Prof. DR. Dr. Rachmadhi Purwana, Pakar Kesehatan Masyarakat yang juga anggota tim penyusun Naskah Akademis Pengesahan Konvensi Minamata tentang Merkuri, menyatakan bahwa bagi kesehatan, merkuri akan memengaruhi syaraf. Selain itu, hati, ginjal, paru-paru dan jantung juga akan terkena dampaknya jika seseorang mengalami keracunan merkuri.
“Sekali organ-organ itu rusak, tidak bisa disembuhkan lagi. Itu yang menjadi masalah,” katanya kepada Greeners saat ditemui usai menghadiri Dialog Publik Naskah Akademis Pengesahan Konvensi Minamata tentang Merkuri “Merkuri: Tantangan, Komitmen, dan Aksi” di Jakarta beberapa waktu lalu.
Para penambang tradisional dan pemilik toko emas memanfaatkan merkuri untuk memurnikan emas. Meski demikian, patut diketahui bahwa merkuri juga telah digunakan pada banyak industri. Di bidang kesehatan, merkuri ditemukan pada amalgam gigi, termometer, tensimeter, dan lainnya. Pada perlengkapan rumah tangga, kandungan merkuri dapat ditemui pada baterai, lampu jenis TL (Fluorescent Lamp atau lebih dikenal sebagai “lampu putih”), sensor panas, dan lainnya.
Beberapa produsen kosmetik seperti krim pencerah kulit maupun sabun juga ada yang menambahkan merkuri ke dalam produknya. Produk yang mengandung merkuri ini telah dilarang dan Badan Pengawas Obat dan Makanan (BPOM) kerap melakukan razia untuk meminimalisir peredarannya di masyarakat.
Tidak Mendadak
Merujuk pada kasus pencemaran merkuri di Minamata, Jepang pada tahun 1950-an, orang yang keracunan merkuri akan mengalami kebas pada tangan dan kaki, kekuatan otot melemah, gangguan koordinasi gerak, gangguan pada mata, gangguan bicara, gangguan pendengaran, lumpuh, hingga pada level tertentu menyebabkan kematian.

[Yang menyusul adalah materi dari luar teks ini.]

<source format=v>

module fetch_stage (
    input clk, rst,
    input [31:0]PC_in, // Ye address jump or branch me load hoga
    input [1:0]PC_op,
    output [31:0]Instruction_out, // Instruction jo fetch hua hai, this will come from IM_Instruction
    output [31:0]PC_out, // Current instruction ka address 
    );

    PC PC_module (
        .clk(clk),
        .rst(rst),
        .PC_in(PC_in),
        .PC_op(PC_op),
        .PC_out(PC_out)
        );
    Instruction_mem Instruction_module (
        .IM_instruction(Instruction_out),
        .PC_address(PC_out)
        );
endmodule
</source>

“Tergantung dari jumlah merkuri yang masuk kedalam tubuh. Tahapnya sedikit-sedikit, mulai dari miligram atau mikrogram tapi itu akan berjalan terus. Kalau sudah masuk ke dalam tubuh, zat ini akan keluar lagi. Tapi dalam perjalanannya di dalam tubuh, dia merusak jaringan di dalam tubuh yang dimasuki. Syaraf, hati, ginjal, paru-paru itu yang pertama. Kejadiannya tidak mendadak tapi pelan-pelan dan insidious (tidak terasa perubahannya),” kata Rachmadi menjelaskan.
Lebih lanjut ia menyatakan, untuk ibu hamil yang terpapar merkuri terus-menerus akan membahayakan janin yang dikandung karena merkuri tersebut akan ia turunkan pada janinnya.

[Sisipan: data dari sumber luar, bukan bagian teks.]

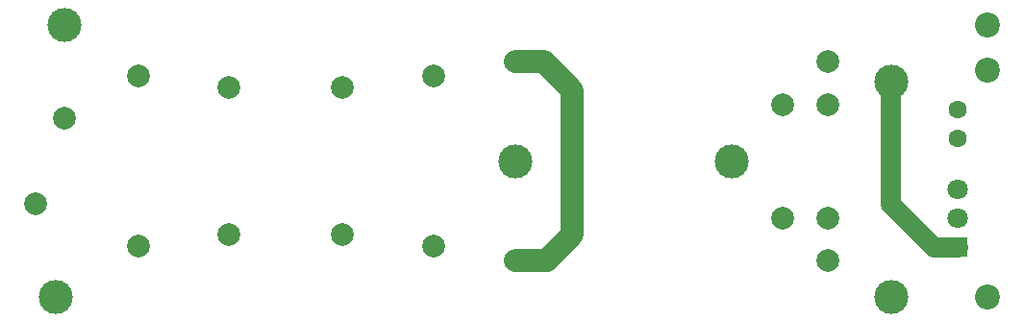
<source format=gtl>
G04*
G04 #@! TF.GenerationSoftware,Altium Limited,Altium Designer,22.10.1 (41)*
G04*
G04 Layer_Physical_Order=1*
G04 Layer_Color=255*
%FSLAX44Y44*%
%MOMM*%
G71*
G04*
G04 #@! TF.SameCoordinates,FA340068-F1DC-43B8-B5E1-3386DD3F2D8B*
G04*
G04*
G04 #@! TF.FilePolarity,Positive*
G04*
G01*
G75*
%ADD20C,2.0000*%
%ADD21C,1.8000*%
%ADD22C,3.0000*%
%ADD23C,2.0000*%
%ADD24C,2.2000*%
%ADD25C,1.8000*%
%ADD26R,1.8000X1.8000*%
%ADD27C,1.6000*%
D20*
X470000Y237500D02*
X495000Y212500D01*
Y85000D02*
Y212500D01*
X472500Y62500D02*
X495000Y85000D01*
X445000Y237500D02*
X470000D01*
X445000Y62500D02*
X472500D01*
D21*
X775000Y112500D02*
Y220000D01*
Y112500D02*
X812900Y74600D01*
X834000D01*
D22*
X635000Y150000D02*
D03*
X445000D02*
D03*
X776000Y30000D02*
D03*
Y220000D02*
D03*
X47700Y270000D02*
D03*
X40000Y30000D02*
D03*
D23*
X680000Y200000D02*
D03*
Y100000D02*
D03*
X720000Y200000D02*
D03*
Y100000D02*
D03*
X47700Y187500D02*
D03*
X22300Y112500D02*
D03*
X445000Y237500D02*
D03*
X720000D02*
D03*
X445000Y62500D02*
D03*
X720000D02*
D03*
X192500Y215000D02*
D03*
Y85000D02*
D03*
X292500Y215000D02*
D03*
Y85000D02*
D03*
X112500Y225000D02*
D03*
Y75000D02*
D03*
X372500D02*
D03*
Y225000D02*
D03*
X860000Y30000D02*
D03*
X47700Y270000D02*
D03*
X40000Y30000D02*
D03*
X860000Y270000D02*
D03*
Y230000D02*
D03*
D24*
D03*
Y270000D02*
D03*
Y30000D02*
D03*
D25*
X834000Y125400D02*
D03*
Y100000D02*
D03*
X47700Y270000D02*
D03*
X40000Y30000D02*
D03*
X860000Y230000D02*
D03*
Y270000D02*
D03*
Y30000D02*
D03*
D26*
X834000Y74600D02*
D03*
D27*
Y170000D02*
D03*
Y195400D02*
D03*
M02*

</source>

“Selama hamil seakan-akan si Ibu itu selamat. Istilahnya, anak itu sudah berbakti kepada orangtuanya sebelum dilahirkan karena menyelamatkan ibunya dari keracunan merkuri. Anak ini akan berkorban habis-habisan jika ia lahir: lahir kemudian mati, atau lahir cacat. Cacatnya bisa cacat mental. Celakanya kalau cacat yang membuat si anak mati tidak, hidup tidak. Menjadi beban untuk semua masyarakat,” ujarnya.
Menurut Rachmadhi, hingga saat ini Indonesia belum memiliki fasilitas yang memadai untuk mendeteksi keracunan merkuri. “Belum ada karena itu memerlukan suatu infrastruktur yang benar-benar canggih. Alat-alat, laboratorium, dan metodologi pengujian merkuri,” katanya. Kadar merkuri ini sendiri dapat terdeteksi pada darah, rambut, dan kuku selain pada pemeriksaan organ-organ dalam tubuh.
Merujuk pada Laporan Bali Fokus pada Maret 2015 menunjukkan bahwa tanda-tanda keracunan merkuri sudah ditemui di tiga wilayah Indonesia, antara lain Bombana di Sulawesi Tenggara, Sekotong di Lombok Barat, dan Cisitu di Banten.
“Zat merkuri ini berbahaya dan ini akan berdampak luas. Pada waktunya nanti (jika tidak segera ditangani), kita akan melihat masyarakat Indonesia akan rusak, ya sudah, terima saja,” pungkasnya.